Copy every line of the records exactly, without including the images.

Data for this exercise:
§

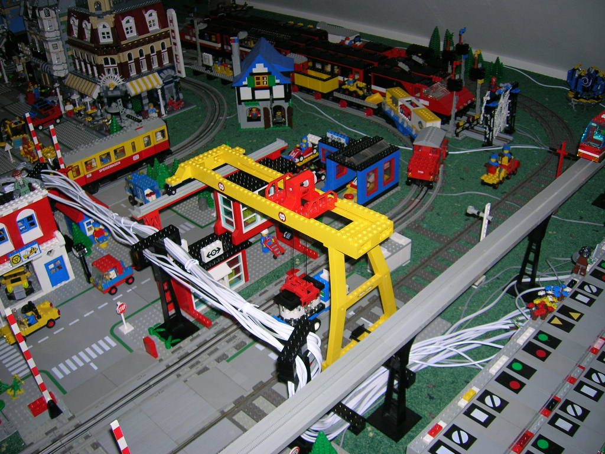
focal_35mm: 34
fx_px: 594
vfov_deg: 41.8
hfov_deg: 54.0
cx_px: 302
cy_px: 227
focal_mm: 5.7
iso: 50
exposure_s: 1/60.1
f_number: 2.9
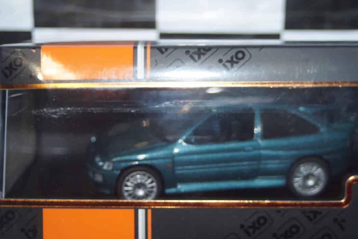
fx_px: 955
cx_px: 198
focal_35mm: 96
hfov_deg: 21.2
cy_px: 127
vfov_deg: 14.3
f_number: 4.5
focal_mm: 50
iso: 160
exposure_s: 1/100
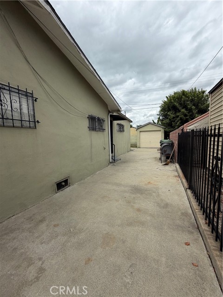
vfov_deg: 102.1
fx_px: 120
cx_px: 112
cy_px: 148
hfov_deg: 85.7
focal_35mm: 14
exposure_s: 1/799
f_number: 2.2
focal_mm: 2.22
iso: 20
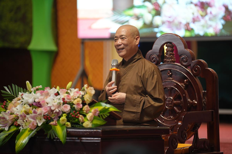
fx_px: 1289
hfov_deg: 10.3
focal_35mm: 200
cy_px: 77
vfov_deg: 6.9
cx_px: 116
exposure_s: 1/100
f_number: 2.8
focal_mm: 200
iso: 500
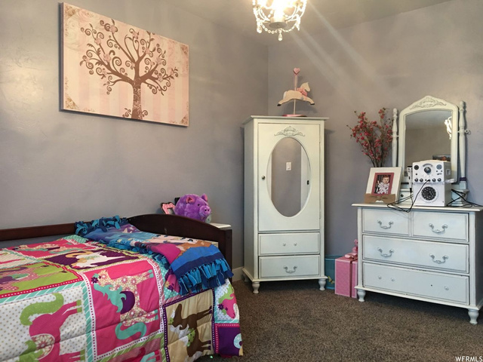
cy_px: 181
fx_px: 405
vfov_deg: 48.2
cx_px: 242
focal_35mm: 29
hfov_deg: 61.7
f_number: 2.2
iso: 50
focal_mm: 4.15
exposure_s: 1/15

§

Exercise answer:
focal_35mm: 34
fx_px: 594
vfov_deg: 41.8
hfov_deg: 54.0
cx_px: 302
cy_px: 227
focal_mm: 5.7
iso: 50
exposure_s: 1/60.1
f_number: 2.9
fx_px: 955
cx_px: 198
focal_35mm: 96
hfov_deg: 21.2
cy_px: 127
vfov_deg: 14.3
f_number: 4.5
focal_mm: 50
iso: 160
exposure_s: 1/100
vfov_deg: 102.1
fx_px: 120
cx_px: 112
cy_px: 148
hfov_deg: 85.7
focal_35mm: 14
exposure_s: 1/799
f_number: 2.2
focal_mm: 2.22
iso: 20
fx_px: 1289
hfov_deg: 10.3
focal_35mm: 200
cy_px: 77
vfov_deg: 6.9
cx_px: 116
exposure_s: 1/100
f_number: 2.8
focal_mm: 200
iso: 500
cy_px: 181
fx_px: 405
vfov_deg: 48.2
cx_px: 242
focal_35mm: 29
hfov_deg: 61.7
f_number: 2.2
iso: 50
focal_mm: 4.15
exposure_s: 1/15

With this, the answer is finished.